**TEXT SECTION**
#####
14 The reference is to the models pioneered by Nicholas Kaldor, Joan Robinson, and Luigi Pasinetti in the period between the mid-1950s and the early 1960s, and further developed (and amended) by Kaleckian economists in the 1980–90s (see Lavoie 2014 for a thorough survey).

15 See, among others, Godley & Cripps (1983), Godley (1999), Lavoie & Godley (2001), Taylor (2004), Dos Santos (2006), Dos Santos & Zezza (2008). The fundamental reference for SFCA modelers is Monetary Economics by Godley & Lavoie (2007). See Caverzasi & Godin (2015) for a recent survey.

16 See, for instance, Graziani (2003), Godley (2004), Lavoie (2004), Godley & Lavoie (2007), Zezza (2012), Veronese Passarella (2014), and Sawyer & Veronese Passarella (2015).
#####
(Chart interpretation exercises)
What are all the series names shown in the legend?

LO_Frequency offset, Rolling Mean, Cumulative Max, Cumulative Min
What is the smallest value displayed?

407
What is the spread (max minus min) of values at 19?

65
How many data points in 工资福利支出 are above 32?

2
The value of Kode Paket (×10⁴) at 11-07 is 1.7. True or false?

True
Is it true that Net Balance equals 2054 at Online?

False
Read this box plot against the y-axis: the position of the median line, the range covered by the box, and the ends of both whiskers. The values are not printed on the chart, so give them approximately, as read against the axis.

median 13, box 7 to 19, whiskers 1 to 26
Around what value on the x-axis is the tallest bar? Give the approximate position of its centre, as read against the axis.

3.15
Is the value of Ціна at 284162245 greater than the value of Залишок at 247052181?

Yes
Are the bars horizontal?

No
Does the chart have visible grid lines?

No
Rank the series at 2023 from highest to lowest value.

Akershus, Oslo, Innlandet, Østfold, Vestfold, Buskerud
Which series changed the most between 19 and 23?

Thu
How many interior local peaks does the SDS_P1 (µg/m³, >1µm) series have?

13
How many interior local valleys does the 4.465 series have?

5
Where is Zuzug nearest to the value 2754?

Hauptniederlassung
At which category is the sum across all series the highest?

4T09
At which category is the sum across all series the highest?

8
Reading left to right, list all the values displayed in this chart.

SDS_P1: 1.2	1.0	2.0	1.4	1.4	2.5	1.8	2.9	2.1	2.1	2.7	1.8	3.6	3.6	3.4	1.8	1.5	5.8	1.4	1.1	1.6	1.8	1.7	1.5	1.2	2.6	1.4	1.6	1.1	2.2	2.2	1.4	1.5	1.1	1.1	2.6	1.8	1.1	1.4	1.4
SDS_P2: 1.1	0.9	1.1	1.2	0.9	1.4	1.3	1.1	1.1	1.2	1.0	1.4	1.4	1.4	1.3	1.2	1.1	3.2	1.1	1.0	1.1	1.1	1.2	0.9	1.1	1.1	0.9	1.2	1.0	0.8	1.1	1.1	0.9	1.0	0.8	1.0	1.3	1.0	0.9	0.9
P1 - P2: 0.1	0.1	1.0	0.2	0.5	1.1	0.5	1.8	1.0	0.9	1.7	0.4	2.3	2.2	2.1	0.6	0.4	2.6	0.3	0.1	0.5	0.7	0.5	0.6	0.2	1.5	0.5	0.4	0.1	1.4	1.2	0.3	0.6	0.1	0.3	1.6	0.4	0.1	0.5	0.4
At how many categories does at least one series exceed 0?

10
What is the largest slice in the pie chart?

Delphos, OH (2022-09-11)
#####
**BRIEF**
Answer these questions from the economics footnotes:
(a) Which three economists does footnote 14 name as pioneers of the models it refers to?
(b) Which work does footnote 15 call the fundamental reference for SFCA modelers?
(c) Which 2015 work co-authored by Sawyer appears in footnote 16?
These rows have no connection to the text.

**RESPONSE AREA**
(a) Nicholas Kaldor, Joan Robinson, and Luigi Pasinetti.
(b) Monetary Economics by Godley & Lavoie (2007).
(c) Sawyer & Veronese Passarella (2015).